(Data entries)
# # #
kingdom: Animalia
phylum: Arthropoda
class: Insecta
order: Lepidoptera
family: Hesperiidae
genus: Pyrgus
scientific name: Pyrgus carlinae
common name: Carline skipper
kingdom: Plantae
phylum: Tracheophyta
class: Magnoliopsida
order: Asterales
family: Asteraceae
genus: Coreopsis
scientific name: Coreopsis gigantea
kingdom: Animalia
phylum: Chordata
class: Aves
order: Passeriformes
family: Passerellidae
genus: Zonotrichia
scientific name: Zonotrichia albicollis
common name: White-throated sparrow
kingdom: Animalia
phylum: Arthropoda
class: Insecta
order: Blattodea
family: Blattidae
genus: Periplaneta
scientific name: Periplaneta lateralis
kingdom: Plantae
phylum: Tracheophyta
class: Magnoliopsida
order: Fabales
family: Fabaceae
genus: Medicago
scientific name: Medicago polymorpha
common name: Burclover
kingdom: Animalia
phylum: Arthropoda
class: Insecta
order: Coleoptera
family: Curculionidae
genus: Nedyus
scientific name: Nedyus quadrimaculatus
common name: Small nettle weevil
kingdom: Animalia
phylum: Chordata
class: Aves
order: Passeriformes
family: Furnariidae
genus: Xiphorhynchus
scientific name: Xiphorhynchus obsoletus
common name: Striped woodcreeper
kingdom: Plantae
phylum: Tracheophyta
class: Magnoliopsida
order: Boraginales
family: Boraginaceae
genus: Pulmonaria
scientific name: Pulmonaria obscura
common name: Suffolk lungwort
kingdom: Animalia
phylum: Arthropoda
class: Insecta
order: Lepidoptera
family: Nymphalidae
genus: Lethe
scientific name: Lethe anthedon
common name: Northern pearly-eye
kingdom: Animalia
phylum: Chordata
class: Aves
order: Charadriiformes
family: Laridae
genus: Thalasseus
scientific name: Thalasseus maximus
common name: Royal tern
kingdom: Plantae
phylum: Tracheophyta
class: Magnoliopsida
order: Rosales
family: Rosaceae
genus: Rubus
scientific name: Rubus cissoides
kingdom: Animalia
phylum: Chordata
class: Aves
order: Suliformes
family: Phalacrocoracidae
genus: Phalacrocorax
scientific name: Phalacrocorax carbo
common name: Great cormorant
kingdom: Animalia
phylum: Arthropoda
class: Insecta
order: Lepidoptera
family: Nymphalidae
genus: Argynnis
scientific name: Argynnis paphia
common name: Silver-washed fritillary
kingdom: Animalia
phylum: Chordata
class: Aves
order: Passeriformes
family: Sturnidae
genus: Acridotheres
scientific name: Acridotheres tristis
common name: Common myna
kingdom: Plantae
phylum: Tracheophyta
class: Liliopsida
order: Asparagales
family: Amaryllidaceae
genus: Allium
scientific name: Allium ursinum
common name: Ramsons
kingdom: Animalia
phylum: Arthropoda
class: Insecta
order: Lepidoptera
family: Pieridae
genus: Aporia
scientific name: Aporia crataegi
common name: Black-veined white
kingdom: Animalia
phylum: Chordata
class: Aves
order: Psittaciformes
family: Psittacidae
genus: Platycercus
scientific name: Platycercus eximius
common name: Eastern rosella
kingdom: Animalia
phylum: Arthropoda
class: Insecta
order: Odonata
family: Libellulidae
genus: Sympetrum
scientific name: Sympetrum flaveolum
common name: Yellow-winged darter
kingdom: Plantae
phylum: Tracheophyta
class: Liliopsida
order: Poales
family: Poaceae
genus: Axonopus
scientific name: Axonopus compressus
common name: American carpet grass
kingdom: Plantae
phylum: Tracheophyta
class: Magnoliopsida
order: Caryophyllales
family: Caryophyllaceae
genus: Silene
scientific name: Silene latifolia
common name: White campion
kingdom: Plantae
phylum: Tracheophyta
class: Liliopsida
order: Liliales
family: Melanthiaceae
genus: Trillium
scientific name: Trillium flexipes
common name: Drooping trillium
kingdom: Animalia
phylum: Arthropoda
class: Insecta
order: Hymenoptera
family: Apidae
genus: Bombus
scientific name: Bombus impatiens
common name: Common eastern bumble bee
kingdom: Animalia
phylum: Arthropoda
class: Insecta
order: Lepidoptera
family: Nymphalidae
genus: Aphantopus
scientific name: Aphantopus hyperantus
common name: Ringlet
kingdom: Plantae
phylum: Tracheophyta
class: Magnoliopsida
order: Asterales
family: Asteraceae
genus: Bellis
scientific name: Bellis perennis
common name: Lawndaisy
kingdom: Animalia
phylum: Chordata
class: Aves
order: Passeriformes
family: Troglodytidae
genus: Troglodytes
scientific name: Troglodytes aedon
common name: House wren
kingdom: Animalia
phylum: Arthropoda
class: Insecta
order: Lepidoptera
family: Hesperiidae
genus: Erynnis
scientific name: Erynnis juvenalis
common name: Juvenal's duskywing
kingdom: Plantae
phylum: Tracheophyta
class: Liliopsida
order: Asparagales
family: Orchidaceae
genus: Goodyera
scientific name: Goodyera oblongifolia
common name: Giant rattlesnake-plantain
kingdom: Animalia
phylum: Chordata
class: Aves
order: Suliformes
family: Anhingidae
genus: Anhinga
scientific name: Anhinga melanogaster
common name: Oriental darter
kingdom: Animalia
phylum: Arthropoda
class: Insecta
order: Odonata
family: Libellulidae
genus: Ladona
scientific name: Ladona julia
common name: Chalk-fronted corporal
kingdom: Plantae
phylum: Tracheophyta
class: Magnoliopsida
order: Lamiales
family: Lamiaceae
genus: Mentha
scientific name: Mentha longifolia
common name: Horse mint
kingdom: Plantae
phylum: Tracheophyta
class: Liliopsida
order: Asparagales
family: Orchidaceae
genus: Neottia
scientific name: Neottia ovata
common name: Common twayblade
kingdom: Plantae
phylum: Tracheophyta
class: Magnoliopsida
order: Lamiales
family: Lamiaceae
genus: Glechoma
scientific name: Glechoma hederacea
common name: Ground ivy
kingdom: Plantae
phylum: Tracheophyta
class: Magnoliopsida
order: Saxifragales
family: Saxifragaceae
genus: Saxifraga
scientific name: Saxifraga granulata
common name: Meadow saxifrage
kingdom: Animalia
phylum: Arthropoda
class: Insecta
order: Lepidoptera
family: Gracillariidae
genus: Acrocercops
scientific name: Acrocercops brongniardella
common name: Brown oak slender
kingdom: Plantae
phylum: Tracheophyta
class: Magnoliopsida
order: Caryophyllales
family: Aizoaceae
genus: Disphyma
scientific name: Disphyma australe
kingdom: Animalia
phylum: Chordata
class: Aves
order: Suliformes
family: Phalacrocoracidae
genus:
# # #
- _Instructions to follow_: Reproduce the material in full, renaming "common name" to "vernacular name" at every occurrence and leaving everything else unchanged.

- _The solution_:
kingdom: Animalia
phylum: Arthropoda
class: Insecta
order: Lepidoptera
family: Hesperiidae
genus: Pyrgus
scientific name: Pyrgus carlinae
vernacular name: Carline skipper
kingdom: Plantae
phylum: Tracheophyta
class: Magnoliopsida
order: Asterales
family: Asteraceae
genus: Coreopsis
scientific name: Coreopsis gigantea
kingdom: Animalia
phylum: Chordata
class: Aves
order: Passeriformes
family: Passerellidae
genus: Zonotrichia
scientific name: Zonotrichia albicollis
vernacular name: White-throated sparrow
kingdom: Animalia
phylum: Arthropoda
class: Insecta
order: Blattodea
family: Blattidae
genus: Periplaneta
scientific name: Periplaneta lateralis
kingdom: Plantae
phylum: Tracheophyta
class: Magnoliopsida
order: Fabales
family: Fabaceae
genus: Medicago
scientific name: Medicago polymorpha
vernacular name: Burclover
kingdom: Animalia
phylum: Arthropoda
class: Insecta
order: Coleoptera
family: Curculionidae
genus: Nedyus
scientific name: Nedyus quadrimaculatus
vernacular name: Small nettle weevil
kingdom: Animalia
phylum: Chordata
class: Aves
order: Passeriformes
family: Furnariidae
genus: Xiphorhynchus
scientific name: Xiphorhynchus obsoletus
vernacular name: Striped woodcreeper
kingdom: Plantae
phylum: Tracheophyta
class: Magnoliopsida
order: Boraginales
family: Boraginaceae
genus: Pulmonaria
scientific name: Pulmonaria obscura
vernacular name: Suffolk lungwort
kingdom: Animalia
phylum: Arthropoda
class: Insecta
order: Lepidoptera
family: Nymphalidae
genus: Lethe
scientific name: Lethe anthedon
vernacular name: Northern pearly-eye
kingdom: Animalia
phylum: Chordata
class: Aves
order: Charadriiformes
family: Laridae
genus: Thalasseus
scientific name: Thalasseus maximus
vernacular name: Royal tern
kingdom: Plantae
phylum: Tracheophyta
class: Magnoliopsida
order: Rosales
family: Rosaceae
genus: Rubus
scientific name: Rubus cissoides
kingdom: Animalia
phylum: Chordata
class: Aves
order: Suliformes
family: Phalacrocoracidae
genus: Phalacrocorax
scientific name: Phalacrocorax carbo
vernacular name: Great cormorant
kingdom: Animalia
phylum: Arthropoda
class: Insecta
order: Lepidoptera
family: Nymphalidae
genus: Argynnis
scientific name: Argynnis paphia
vernacular name: Silver-washed fritillary
kingdom: Animalia
phylum: Chordata
class: Aves
order: Passeriformes
family: Sturnidae
genus: Acridotheres
scientific name: Acridotheres tristis
vernacular name: Common myna
kingdom: Plantae
phylum: Tracheophyta
class: Liliopsida
order: Asparagales
family: Amaryllidaceae
genus: Allium
scientific name: Allium ursinum
vernacular name: Ramsons
kingdom: Animalia
phylum: Arthropoda
class: Insecta
order: Lepidoptera
family: Pieridae
genus: Aporia
scientific name: Aporia crataegi
vernacular name: Black-veined white
kingdom: Animalia
phylum: Chordata
class: Aves
order: Psittaciformes
family: Psittacidae
genus: Platycercus
scientific name: Platycercus eximius
vernacular name: Eastern rosella
kingdom: Animalia
phylum: Arthropoda
class: Insecta
order: Odonata
family: Libellulidae
genus: Sympetrum
scientific name: Sympetrum flaveolum
vernacular name: Yellow-winged darter
kingdom: Plantae
phylum: Tracheophyta
class: Liliopsida
order: Poales
family: Poaceae
genus: Axonopus
scientific name: Axonopus compressus
vernacular name: American carpet grass
kingdom: Plantae
phylum: Tracheophyta
class: Magnoliopsida
order: Caryophyllales
family: Caryophyllaceae
genus: Silene
scientific name: Silene latifolia
vernacular name: White campion
kingdom: Plantae
phylum: Tracheophyta
class: Liliopsida
order: Liliales
family: Melanthiaceae
genus: Trillium
scientific name: Trillium flexipes
vernacular name: Drooping trillium
kingdom: Animalia
phylum: Arthropoda
class: Insecta
order: Hymenoptera
family: Apidae
genus: Bombus
scientific name: Bombus impatiens
vernacular name: Common eastern bumble bee
kingdom: Animalia
phylum: Arthropoda
class: Insecta
order: Lepidoptera
family: Nymphalidae
genus: Aphantopus
scientific name: Aphantopus hyperantus
vernacular name: Ringlet
kingdom: Plantae
phylum: Tracheophyta
class: Magnoliopsida
order: Asterales
family: Asteraceae
genus: Bellis
scientific name: Bellis perennis
vernacular name: Lawndaisy
kingdom: Animalia
phylum: Chordata
class: Aves
order: Passeriformes
family: Troglodytidae
genus: Troglodytes
scientific name: Troglodytes aedon
vernacular name: House wren
kingdom: Animalia
phylum: Arthropoda
class: Insecta
order: Lepidoptera
family: Hesperiidae
genus: Erynnis
scientific name: Erynnis juvenalis
vernacular name: Juvenal's duskywing
kingdom: Plantae
phylum: Tracheophyta
class: Liliopsida
order: Asparagales
family: Orchidaceae
genus: Goodyera
scientific name: Goodyera oblongifolia
vernacular name: Giant rattlesnake-plantain
kingdom: Animalia
phylum: Chordata
class: Aves
order: Suliformes
family: Anhingidae
genus: Anhinga
scientific name: Anhinga melanogaster
vernacular name: Oriental darter
kingdom: Animalia
phylum: Arthropoda
class: Insecta
order: Odonata
family: Libellulidae
genus: Ladona
scientific name: Ladona julia
vernacular name: Chalk-fronted corporal
kingdom: Plantae
phylum: Tracheophyta
class: Magnoliopsida
order: Lamiales
family: Lamiaceae
genus: Mentha
scientific name: Mentha longifolia
vernacular name: Horse mint
kingdom: Plantae
phylum: Tracheophyta
class: Liliopsida
order: Asparagales
family: Orchidaceae
genus: Neottia
scientific name: Neottia ovata
vernacular name: Common twayblade
kingdom: Plantae
phylum: Tracheophyta
class: Magnoliopsida
order: Lamiales
family: Lamiaceae
genus: Glechoma
scientific name: Glechoma hederacea
vernacular name: Ground ivy
kingdom: Plantae
phylum: Tracheophyta
class: Magnoliopsida
order: Saxifragales
family: Saxifragaceae
genus: Saxifraga
scientific name: Saxifraga granulata
vernacular name: Meadow saxifrage
kingdom: Animalia
phylum: Arthropoda
class: Insecta
order: Lepidoptera
family: Gracillariidae
genus: Acrocercops
scientific name: Acrocercops brongniardella
vernacular name: Brown oak slender
kingdom: Plantae
phylum: Tracheophyta
class: Magnoliopsida
order: Caryophyllales
family: Aizoaceae
genus: Disphyma
scientific name: Disphyma australe
kingdom: Animalia
phylum: Chordata
class: Aves
order: Suliformes
family: Phalacrocoracidae
genus:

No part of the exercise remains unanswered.